Auch die letzte Chance vergeben

SKN St. Pölten – SK Sturm Graz 1:0 n. V.
Mittwoch, 07. Mai 2014, 20:30 Uhr
NV Arena St. Pölten, 8.000 Zuseher (ca. 2.000 Gästefans)
ÖFB-Cup 2013/14, Halbfinale

Was hätte das nicht für ein Abend werden können, was hätte man nicht für ein unvergessliches, weiteres Kapitel in der Geschichte des österreichischen Klubfußballs und im Speziellen des Sportklubs Sturm Graz schreiben können, was hätte die Mannschaft mit nur einer guten und ambitionierten Leistung, die einen Sieg gegen einen Zweitligisten, den Aufstieg in das ÖFB-Cup-Finale und das Lösen des Europapokaltickets zur Folgen gehabt hätten, nicht alles vergessen machen können und welche Eskalation wäre nicht möglich gewesen in einem unglaublichen Block von schwarz-weißen Fanatikern… und wieso musste es dann doch wieder einmal alles anders kommen und die kleine, wieder und wieder entfachte Flamme der Euphorie so unerbittlich gelöscht werden?

Euphorische Vorbereitung

Angefangen hatte alles wunderbar, nach dem Sieg über die Admira in der Südstadt im Achtelfinale fieberte man bereits der Auslosung für die nächste Runde entgegen und allen Wunschkonstellationen war eines gemein: Nur nicht Salzburg! Trotz des kurz zu zuvor errungenen, historischen Sieges gegen die bereits als Meister feststehenden Bullen wollte man es dann doch eher vermeiden, auf dem Weg in das Finale und damit den Europacup auf die historisch starke Truppe aus dem Hause Red Bull zu treffen. Darüber, ob es lieber ein (vermeintlich) sicheres Heimspiel oder doch ein Trip in ein auswärtiges Stadion werden sollte, schieden sich ein wenig die Geister. Doch eines sollte im Vorhinein klar sein: keiner der beiden Zweitligisten Horn oder St. Pölten, welche sich zu diesem Zeitpunkt noch im Bewerb befanden, durfte zum Stolperstein auf dem Weg zum großen Traum von einem abermaligen Finale in Schwarz-Weiß in Klagenfurt nach 2010 und von einer neuen Saison im Europapokal werden. Und spätestens als bei der gemeinschaftlich verfolgten Auslosung das Zettelchen mit dem Aufdruck Red Bull Salzburg gezogen wurde und feststand, dass dieses Unheil über Horn und nicht uns hinweg fegen wird, brandete kollektiver Jubel auf. Das kurz darauf feststehende Los St. Pölten auswärts war mit Sicherheit der geheime Wunsch vieler, die sich im Cup wie immer nach neuen, alternativen Gegnern und Stadien sehnen, um dem grauen Ligaalltag zu entfliehen, was vor allem in diesem Jahr in allen Belangen notwendig war. Und selbst unter den ewigen Pessimisten gab es wenige, die einen Gedanken daran verschwendeten, dass die Sache sportlich schief gehen könnte. So mobilisierte man ab diesem Zeitpunkt – nachdem auch noch der optimale Spieltermin auf Mittwoch, 20:30 Uhr, gelegt wurde – auf allen nur erdenklichen Wegen, um für dieses eine Spiel einen Rahmen zu schaffen, der gar nichts anderes zulassen sollte, als einer (weiteren) verkorksten Saison ein positives Ende zu verleihen.

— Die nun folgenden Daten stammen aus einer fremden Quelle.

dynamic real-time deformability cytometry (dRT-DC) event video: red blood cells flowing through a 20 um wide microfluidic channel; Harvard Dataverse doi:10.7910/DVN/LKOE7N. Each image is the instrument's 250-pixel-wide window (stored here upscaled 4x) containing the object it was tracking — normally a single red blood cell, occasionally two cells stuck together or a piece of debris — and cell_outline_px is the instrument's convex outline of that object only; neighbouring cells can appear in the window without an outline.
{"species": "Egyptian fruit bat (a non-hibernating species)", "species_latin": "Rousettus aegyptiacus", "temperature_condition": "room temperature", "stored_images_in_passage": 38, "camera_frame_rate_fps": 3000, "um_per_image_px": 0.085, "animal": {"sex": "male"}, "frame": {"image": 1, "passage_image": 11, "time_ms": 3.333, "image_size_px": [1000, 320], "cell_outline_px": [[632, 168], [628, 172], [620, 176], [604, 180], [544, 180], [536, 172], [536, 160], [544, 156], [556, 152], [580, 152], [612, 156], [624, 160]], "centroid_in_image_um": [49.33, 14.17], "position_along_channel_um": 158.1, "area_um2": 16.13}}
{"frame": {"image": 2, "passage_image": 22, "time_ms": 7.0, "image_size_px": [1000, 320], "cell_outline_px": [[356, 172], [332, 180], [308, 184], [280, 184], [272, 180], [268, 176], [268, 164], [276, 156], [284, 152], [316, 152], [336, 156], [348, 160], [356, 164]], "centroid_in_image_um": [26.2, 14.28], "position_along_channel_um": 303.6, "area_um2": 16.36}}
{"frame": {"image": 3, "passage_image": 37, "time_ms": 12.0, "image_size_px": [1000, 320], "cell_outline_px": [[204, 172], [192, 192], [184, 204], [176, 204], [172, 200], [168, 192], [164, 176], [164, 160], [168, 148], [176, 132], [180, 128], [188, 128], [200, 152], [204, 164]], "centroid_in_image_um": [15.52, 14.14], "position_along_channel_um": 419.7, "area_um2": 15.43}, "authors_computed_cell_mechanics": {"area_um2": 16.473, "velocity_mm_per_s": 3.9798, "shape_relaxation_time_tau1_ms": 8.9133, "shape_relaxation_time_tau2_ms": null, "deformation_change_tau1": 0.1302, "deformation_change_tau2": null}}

Und dass Sturm trotz der Schwierigkeiten in den letzten Jahren immer noch lebt und selbst die müdesten Kicker die Euphorie des schwarz-weißen Anhangs nicht bis auf’s Letzte brechen können, bewies die supportwillige Sturmfamilie ein weiteres Mal. Das erste Kartenkontingent war binnen Stunden vergriffen und auch als feststand, dass man eine gesamte Hintertortribüne im schicken, neuen Heimstadion des SKN, welches erst im Juli 2012 eröffnet wurde, zugesprochen bekommen würde, ging der Verkauf weiter, bis die in etwa 1.700. Karte über den Grazer Ladentisch gewandert war. Die Vorfreude auf diese Party stieg beinahe ins Unermessliche und mündete in sich überschlagenden Busanmeldungen. Spätestens am Tag X Mittwoch durfte man von niemandem mehr erwarten in der Arbeit, auf der Uni oder in der Schule mit vollem Eifer bei der Sache zu sein. Viel mehr hörte man förmlich die Uhr Richtung Feierabend ticken und um spätestens 15:30 Uhr mochte man an der alten Liebenauer Endstation schon fast ein Heimspiel des SK Sturm vermuten. Viel mehr Menschen als an diesem Mittwoch tummelten sich in dieser grottigen Saison nämlich gefühlt auch bei einem solchen nicht am Vorplatz des Stadions im Grazer Süden. In klassisch chaotischer Manier wurden in letzter Sekunde noch die letzten Handgriffe zur Fertigstellung der geplanten Choreo getätigt, alles in die Busse geladen und es hieß: Abfahrt!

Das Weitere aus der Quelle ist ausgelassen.